2.96 might be non-qualifying for nuke officer, but there are other officer programs where your son meets qualifications, provided that he does exceptionally well on the ASTB and has extra-curriculars/community involvement. Specifically, your son should inquire about SWO/EDO options.
Your son will not use his BS in Math as an enlisted nuke. He won't even use it as a sub or SWO nuke. Officer students get a 3 week crash course in about 66% of calc-1/2, then it's onto classes like fluid flow, electrical engineering, heat transfer, but all of these are specifically focused to principles in Navy nuclear reactors. If it doesn't specifically apply to a Navy nuclear reactor, it will not be in the curriculum. Hence they won't be good for any sort of college credit at the majority of undergraduate and graduate universities.
As for a master's degree: the officer pipeline offers paid graduate programs through Naval Postgraduate School and Naval War College. Both require a department head tour, so he'd be looking at ~10 years of commissioned service minimum. With a math degree, he could attempt to ask to do Operations Research at NPS, which is a pretty decent program. The NWC does not have degree programs that would help your son with a post-Navy career and is generally reserved for O-4 and above.
However, no assignment in the Navy is guaranteed. Your son could ask for NPS and be sent to work making powerpoints in the Pentagon for his shore duty. Odds of your son getting what he wants are greatly enhanced by doing a good job and being pleasant for the CO to work with. Additionally, NPS is detrimental to aviation community career paths, if your son chooses to go that route, because he'll get non-observed fitreps when he's about to go to the O-4 screening board.
He likes the idea of military, training and direction. Any advice?
1) Allow your son to take charge of his own career. Kick his ass into reading the stuff you read and asking his own questions instead of you doing it for him. If he likes the idea of the military, then get him used to acting like an adult.
2) Your son should stop talking to enlisted Navy/AF recruiters. They don't know what STEM means because their job is to put sailors/airmen into the Navy/USAF and that doesn't require a 4-year college degree, let alone a STEM degree.

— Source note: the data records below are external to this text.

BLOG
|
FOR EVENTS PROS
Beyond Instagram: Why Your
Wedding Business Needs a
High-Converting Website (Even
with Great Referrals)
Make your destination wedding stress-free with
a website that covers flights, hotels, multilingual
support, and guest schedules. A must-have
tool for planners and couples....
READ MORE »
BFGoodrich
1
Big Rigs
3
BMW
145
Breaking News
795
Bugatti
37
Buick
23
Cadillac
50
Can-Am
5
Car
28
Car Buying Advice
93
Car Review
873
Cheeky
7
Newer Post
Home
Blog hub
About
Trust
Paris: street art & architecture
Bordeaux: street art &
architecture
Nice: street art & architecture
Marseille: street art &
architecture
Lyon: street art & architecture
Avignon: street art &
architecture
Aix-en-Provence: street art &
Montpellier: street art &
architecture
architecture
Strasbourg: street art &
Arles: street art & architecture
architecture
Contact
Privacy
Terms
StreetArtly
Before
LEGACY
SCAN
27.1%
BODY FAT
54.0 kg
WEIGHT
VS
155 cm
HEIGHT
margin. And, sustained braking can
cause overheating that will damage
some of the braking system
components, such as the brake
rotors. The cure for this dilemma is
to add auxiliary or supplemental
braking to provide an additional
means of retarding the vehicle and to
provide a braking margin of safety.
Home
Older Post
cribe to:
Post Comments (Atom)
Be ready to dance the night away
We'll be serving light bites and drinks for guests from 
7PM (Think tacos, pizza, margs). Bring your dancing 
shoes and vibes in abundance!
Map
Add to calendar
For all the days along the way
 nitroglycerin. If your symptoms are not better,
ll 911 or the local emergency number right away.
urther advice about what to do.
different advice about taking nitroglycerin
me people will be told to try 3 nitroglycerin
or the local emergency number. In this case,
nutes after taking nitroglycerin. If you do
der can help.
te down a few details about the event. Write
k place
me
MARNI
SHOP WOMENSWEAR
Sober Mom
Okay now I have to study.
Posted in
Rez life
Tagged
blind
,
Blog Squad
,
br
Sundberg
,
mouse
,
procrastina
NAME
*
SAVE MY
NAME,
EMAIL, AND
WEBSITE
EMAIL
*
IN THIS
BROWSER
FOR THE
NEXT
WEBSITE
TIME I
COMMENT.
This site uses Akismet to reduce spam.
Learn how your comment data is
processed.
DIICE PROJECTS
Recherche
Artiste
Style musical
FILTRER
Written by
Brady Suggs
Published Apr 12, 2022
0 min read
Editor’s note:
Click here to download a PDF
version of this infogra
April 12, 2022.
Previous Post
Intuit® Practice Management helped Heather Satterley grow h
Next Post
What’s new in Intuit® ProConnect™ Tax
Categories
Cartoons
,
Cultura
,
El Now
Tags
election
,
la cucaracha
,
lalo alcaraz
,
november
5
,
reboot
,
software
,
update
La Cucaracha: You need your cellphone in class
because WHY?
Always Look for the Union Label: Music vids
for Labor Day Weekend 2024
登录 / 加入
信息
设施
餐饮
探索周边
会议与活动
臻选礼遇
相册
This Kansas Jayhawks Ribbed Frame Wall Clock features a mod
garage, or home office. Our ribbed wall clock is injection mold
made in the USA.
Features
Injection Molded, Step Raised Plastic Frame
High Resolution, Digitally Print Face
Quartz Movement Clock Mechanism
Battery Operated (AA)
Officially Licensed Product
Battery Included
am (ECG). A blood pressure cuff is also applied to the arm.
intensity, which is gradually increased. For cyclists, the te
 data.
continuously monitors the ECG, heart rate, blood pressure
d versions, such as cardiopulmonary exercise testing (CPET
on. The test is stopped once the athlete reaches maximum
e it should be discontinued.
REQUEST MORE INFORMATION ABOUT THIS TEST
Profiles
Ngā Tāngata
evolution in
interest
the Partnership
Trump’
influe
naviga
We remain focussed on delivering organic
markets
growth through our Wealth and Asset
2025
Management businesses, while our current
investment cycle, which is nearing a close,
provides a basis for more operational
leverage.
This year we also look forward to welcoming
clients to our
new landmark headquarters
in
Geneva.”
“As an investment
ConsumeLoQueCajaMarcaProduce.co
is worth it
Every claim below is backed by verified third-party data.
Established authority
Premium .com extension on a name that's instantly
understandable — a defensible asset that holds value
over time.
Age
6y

3) Based on what you said, your son should apply for Engineering Duty Officer (EDO) if he's eligible. The Navy has a master's at MIT or NPS built into the career path. If he's not eligible due to poor grades, he could go conventional Surface Warfare Officer (SWO) and attempt to lateral transfer to EDO after, assuming that they'd let him with those grades. SWO is a 4 year commitment, and they do accept people with sub 3.0 GPAs if they can do well on the ASTB and put together strong recommendations/essay/extra-curriculars. If he gets denied the lat xfer or is simply not eligible, he can either leave the service and use the GI bill to offset $18,700/year of graduate school costs, or he could roll the dice and try to get NPS on his shore duty.
4) If he doesn't like the idea of doing 4 years as a SWO with a longshot of lat transferring, he could apply for aviation. Again, the community will take him if he does extremely well on the ASTB, but their physical requirements are more stringent -- 20/40 vision or better in each eye, no sinus issues, and a handful of other things that are more thorough which I'm not completely familiar with. Pilot is a ~10 year commitment (8 years post winging, which takes about 2 years) and NFO is ~8 years (6 years post winging).
4) Enlisting will not give your son the experience and opportunities he seeks.
5) Your son screwed his college education with a 2.96 GPA, and the military won't be able to erase that.